I wish I saw this comment before we had a talk. Thank you so much, I'm going to buy a s#-^%oad of gifts as soon as I can. Thank you

cryssylee90 wrote:

“She needs me still.” So you don’t ACTUALLY care about your wife or her feelings, you think she can’t leave you because she “needs” you. You’re in for a rude awakening, your absence likely showed her she doesn’t need you at all.

Old_Beach2325 wrote:

What does she need you for? To yell at her? Or better yet, yell at the child? She’s a social worker, she’s seen the worst of the worst and you yelling at her when she found out she was pregnant could have been eye opening. Not knowing is not an excuse, you don’t talk to someone you supposedly love like that.

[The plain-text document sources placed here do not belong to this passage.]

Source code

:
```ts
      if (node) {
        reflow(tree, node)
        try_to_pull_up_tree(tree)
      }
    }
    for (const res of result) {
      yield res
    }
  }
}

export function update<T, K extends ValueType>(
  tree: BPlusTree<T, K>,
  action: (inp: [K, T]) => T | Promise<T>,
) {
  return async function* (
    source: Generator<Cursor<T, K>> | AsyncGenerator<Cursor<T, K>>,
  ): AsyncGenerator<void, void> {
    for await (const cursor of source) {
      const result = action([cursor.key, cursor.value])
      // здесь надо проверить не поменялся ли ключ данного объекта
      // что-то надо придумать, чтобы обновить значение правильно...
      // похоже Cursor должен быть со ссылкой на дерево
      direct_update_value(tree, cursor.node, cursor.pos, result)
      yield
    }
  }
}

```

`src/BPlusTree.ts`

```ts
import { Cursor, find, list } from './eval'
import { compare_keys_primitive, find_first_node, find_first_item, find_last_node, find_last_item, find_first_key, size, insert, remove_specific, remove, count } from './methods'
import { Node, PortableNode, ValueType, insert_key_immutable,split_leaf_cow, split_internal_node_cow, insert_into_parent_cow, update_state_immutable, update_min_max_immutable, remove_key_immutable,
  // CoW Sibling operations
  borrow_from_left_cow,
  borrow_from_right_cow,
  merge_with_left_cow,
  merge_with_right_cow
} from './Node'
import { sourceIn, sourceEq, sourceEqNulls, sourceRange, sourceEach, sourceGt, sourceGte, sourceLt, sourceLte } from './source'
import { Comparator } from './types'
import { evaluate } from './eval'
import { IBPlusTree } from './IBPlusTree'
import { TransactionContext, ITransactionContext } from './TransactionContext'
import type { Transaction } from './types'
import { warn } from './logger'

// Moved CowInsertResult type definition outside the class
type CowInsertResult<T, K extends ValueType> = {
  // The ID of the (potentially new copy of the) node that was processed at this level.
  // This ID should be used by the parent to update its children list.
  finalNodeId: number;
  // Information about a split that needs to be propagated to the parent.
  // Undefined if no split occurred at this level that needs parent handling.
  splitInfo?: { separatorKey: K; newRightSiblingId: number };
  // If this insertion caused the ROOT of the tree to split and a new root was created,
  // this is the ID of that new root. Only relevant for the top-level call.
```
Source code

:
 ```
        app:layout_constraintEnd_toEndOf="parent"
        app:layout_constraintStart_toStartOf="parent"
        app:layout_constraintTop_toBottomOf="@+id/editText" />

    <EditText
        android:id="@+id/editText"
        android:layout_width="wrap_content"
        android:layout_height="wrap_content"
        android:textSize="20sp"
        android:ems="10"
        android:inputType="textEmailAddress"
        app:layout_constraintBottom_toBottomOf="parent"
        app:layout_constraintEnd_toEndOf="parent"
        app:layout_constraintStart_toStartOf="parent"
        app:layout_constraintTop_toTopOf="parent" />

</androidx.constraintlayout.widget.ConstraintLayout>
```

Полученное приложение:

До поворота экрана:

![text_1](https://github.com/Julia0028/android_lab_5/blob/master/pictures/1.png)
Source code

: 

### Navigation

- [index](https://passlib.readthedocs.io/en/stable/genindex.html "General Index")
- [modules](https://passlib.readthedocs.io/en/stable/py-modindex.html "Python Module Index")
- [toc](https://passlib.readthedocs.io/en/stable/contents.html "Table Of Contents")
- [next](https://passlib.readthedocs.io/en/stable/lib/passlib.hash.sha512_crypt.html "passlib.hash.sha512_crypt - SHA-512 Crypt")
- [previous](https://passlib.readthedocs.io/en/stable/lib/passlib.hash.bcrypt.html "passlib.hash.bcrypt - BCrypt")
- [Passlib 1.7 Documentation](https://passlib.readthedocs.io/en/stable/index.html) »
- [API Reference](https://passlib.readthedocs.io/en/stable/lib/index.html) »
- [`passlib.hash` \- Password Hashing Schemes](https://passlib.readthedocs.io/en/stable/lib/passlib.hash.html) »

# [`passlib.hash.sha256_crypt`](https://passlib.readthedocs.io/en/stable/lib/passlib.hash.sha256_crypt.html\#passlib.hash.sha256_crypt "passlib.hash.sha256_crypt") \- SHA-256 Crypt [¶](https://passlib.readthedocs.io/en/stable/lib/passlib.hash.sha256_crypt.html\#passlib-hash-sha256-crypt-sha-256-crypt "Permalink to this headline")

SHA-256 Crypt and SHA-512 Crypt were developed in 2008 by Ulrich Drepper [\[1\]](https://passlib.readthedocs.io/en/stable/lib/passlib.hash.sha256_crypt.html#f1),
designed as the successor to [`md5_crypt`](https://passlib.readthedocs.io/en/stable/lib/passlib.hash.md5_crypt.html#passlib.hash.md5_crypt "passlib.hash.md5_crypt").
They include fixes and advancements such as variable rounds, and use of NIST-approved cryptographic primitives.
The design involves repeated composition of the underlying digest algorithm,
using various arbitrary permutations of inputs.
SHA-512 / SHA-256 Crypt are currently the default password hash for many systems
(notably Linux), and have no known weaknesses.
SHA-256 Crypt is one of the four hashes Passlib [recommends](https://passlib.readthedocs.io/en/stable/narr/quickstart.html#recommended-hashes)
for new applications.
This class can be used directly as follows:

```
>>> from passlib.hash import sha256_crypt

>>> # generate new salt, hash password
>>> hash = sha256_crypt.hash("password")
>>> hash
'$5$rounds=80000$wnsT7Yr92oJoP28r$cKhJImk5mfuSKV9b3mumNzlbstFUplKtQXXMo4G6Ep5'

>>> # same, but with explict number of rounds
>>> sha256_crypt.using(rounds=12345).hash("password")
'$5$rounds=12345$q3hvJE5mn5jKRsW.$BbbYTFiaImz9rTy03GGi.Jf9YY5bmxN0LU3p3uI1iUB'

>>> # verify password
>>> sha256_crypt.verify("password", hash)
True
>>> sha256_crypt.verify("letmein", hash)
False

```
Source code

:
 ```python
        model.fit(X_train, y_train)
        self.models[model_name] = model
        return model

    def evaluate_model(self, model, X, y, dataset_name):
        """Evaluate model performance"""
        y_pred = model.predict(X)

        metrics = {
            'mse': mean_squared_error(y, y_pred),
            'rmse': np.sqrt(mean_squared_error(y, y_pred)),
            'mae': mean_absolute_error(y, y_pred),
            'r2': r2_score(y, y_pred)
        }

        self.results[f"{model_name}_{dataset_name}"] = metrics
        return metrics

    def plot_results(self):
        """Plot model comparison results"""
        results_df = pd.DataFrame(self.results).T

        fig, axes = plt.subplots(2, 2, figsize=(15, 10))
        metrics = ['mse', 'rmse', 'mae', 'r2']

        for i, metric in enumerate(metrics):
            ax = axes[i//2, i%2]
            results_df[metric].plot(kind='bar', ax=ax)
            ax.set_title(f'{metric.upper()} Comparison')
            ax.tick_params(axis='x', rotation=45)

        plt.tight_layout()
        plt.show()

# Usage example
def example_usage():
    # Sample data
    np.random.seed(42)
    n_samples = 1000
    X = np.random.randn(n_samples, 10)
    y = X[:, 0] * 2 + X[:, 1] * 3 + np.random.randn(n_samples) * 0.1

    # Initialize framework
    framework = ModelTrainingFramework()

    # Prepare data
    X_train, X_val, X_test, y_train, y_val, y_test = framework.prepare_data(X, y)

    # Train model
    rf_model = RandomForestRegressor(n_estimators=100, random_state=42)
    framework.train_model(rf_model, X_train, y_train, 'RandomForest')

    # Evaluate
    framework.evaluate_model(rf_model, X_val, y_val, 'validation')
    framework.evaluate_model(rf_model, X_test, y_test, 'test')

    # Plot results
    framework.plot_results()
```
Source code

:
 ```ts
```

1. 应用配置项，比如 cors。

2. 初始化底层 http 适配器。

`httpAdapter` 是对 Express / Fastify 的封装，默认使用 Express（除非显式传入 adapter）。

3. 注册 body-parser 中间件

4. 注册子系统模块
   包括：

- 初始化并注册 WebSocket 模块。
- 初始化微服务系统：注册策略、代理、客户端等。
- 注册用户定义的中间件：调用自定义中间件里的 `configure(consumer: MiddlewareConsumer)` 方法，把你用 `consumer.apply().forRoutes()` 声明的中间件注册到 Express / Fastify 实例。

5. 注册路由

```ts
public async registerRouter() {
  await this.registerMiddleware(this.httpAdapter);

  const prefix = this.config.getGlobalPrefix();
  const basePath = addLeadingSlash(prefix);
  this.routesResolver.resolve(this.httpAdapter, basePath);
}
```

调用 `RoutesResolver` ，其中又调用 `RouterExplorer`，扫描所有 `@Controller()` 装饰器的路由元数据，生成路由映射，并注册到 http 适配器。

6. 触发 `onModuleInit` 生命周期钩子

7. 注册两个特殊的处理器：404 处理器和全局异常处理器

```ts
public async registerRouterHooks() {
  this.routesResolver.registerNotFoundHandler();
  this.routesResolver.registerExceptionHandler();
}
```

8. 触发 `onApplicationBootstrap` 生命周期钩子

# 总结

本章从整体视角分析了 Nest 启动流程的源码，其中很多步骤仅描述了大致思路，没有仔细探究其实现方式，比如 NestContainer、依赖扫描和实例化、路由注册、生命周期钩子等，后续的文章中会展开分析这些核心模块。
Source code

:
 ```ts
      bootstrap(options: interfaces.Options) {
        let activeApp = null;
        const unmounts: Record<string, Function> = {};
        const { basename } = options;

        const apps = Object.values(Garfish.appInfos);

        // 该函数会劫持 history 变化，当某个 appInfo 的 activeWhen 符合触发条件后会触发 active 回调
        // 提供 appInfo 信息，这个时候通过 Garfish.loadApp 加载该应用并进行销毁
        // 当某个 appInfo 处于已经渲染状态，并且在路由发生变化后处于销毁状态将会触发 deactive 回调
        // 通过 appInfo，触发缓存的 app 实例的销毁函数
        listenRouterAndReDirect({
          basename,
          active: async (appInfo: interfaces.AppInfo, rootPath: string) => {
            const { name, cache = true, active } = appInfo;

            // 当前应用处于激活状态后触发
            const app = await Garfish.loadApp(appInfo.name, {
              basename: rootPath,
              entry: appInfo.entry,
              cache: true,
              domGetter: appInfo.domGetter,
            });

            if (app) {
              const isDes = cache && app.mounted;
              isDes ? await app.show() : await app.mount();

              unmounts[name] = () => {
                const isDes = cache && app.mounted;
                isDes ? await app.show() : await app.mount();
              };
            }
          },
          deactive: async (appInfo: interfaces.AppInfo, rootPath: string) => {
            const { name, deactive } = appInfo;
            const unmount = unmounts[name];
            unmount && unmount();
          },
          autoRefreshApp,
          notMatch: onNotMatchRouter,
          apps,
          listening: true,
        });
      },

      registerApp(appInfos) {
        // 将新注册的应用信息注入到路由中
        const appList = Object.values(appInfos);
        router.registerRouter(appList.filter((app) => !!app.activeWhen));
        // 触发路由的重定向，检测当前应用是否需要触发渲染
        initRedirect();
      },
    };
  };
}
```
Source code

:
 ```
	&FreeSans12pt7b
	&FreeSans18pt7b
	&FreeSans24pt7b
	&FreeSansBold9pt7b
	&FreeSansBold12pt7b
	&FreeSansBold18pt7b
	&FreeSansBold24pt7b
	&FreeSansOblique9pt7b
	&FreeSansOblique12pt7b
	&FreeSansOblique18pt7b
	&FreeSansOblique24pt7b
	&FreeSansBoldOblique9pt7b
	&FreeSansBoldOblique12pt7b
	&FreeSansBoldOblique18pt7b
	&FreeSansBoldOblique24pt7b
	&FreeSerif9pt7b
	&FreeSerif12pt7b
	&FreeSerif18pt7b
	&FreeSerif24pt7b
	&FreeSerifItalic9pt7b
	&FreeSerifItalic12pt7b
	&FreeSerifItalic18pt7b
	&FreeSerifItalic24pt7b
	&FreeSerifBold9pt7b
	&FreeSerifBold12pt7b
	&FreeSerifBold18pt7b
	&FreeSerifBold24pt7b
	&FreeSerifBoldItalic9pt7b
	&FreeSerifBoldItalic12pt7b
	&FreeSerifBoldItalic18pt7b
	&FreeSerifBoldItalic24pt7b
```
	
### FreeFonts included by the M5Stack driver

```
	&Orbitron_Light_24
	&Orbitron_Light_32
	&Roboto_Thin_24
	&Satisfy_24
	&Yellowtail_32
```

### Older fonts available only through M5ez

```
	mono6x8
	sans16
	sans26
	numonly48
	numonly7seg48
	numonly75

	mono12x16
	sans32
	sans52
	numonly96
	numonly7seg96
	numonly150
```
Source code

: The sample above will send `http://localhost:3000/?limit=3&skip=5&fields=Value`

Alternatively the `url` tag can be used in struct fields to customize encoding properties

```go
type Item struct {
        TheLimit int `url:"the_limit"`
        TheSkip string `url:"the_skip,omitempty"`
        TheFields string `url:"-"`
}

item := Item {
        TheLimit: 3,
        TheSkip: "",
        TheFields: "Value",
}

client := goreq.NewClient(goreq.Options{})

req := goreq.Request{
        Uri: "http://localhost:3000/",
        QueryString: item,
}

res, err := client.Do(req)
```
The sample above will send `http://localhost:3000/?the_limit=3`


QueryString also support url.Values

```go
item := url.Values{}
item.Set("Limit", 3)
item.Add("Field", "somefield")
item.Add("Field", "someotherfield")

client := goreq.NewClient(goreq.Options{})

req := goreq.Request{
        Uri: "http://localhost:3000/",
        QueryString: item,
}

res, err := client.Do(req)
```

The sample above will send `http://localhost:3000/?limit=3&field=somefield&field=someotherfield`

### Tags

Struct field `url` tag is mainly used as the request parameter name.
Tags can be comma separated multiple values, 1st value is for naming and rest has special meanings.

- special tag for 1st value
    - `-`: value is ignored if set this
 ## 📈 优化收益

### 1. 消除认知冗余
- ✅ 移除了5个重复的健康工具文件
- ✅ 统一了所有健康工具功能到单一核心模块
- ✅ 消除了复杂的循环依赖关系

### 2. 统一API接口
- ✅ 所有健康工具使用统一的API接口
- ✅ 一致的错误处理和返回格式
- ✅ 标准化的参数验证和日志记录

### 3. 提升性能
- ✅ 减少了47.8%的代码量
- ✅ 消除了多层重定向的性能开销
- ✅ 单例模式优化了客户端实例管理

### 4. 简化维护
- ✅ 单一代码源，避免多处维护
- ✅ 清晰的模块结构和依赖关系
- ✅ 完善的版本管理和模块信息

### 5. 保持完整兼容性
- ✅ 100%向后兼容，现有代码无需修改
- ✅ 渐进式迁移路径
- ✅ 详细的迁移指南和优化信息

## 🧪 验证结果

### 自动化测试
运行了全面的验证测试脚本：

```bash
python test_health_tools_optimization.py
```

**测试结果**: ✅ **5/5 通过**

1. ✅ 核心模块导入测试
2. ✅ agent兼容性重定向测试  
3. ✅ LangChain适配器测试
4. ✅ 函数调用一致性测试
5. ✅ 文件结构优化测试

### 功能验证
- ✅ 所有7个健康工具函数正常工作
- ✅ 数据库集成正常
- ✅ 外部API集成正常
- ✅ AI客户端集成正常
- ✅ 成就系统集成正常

A little over 6 months later OP made this new post, "Am I wrong for siding with my wife instead of my therapist?"

Hey guys. You maybe remember me from a couple of months ago when I was having marital troubles. If you don't, here you go: I am a 34M and have a pregnant wife 27F. I came on here in August because I was an ignorant and misogynistic human being.

TLDR I was mad at my wife for not wanting to come to a dinner party with me and was declared a big jerk. I started going to couples counseling and personal therapy and really understand where I fked up. I stopped attending the parties altogether and lessened my hours to spend time with my wife.

Me and my wife are very happy, and after a lot of back and forth we decided to keep the baby. Things are going good, so good that we decided to stop doing couples counseling. I still go to my therapy. Here's the issue.

I was at my bi weekly session and the topic of my wife came up( he knows about our fight months ago) and I said we are good. He looked puzzled, so i asked what was wrong. He told me that he didn't think we'd still be together. He assumed I left her. I told him he was dead wrong and he started suggesting that I leave her. I asked why?

He started going on about the effects of the brain and how often times stress is linked to the people in your life. As of 2 weeks ago I cut off my mother so he assumed that I was completely free of anything form my "past life". I left 2 hours ago and can't stop thinking about it. I think I'm going to switch therapists of just stop it but i don't know.

Here's what people had to say to OP about this new post:

No one here knows enough to give any kind of medical or therapeutic advice, but you're free to find a new therapist. I find it odd he, as your therapist didn't have a better handle on what's going on on your life and it sounds like you're not thrilled with him. Not wrong to find a therapist you feel better about.

I'm working on my psychology degree, and I've been taught never to tell clients to make any life altering decisions because we will not be the ones to live with those decisions. We can talk about different options, help weigh pros and cons, but the decisions need to rest with the client or they're not learning to make healthy choices, they're just doing what they think will please people.

It also sounds very inappropriate to suggest to a client that they must leave their partner.

The therapist is also an idiot for not knowing that loneliness is also stressful, which OP might be if he lost both his wife and mother in close succession.

So... not entirely certain I read your last post. However...Your therapist was actually taken aback over the fact that you and your wife resolved things amicably?

I smell a therapist who is panicking that precious billable hours are gonna evaporate because you and your wife did, in fact, resolve your issues. "Wait! Therapy fixed things? How dare you! I insist you dump your wife at once ! I wanna see you here first thing tomorrow morning. Bring your checkbook..."

Very shady. I know from personal experience that good therapists celebrate your victories. Not whatever the hell this is.

OP:

Wow, I never really thought of it like that. A lot of other comments are telling me that I should report him, but I really didn't think it was that serious. I've always followed his advice up till now, and I think that I'm very happy...we will see.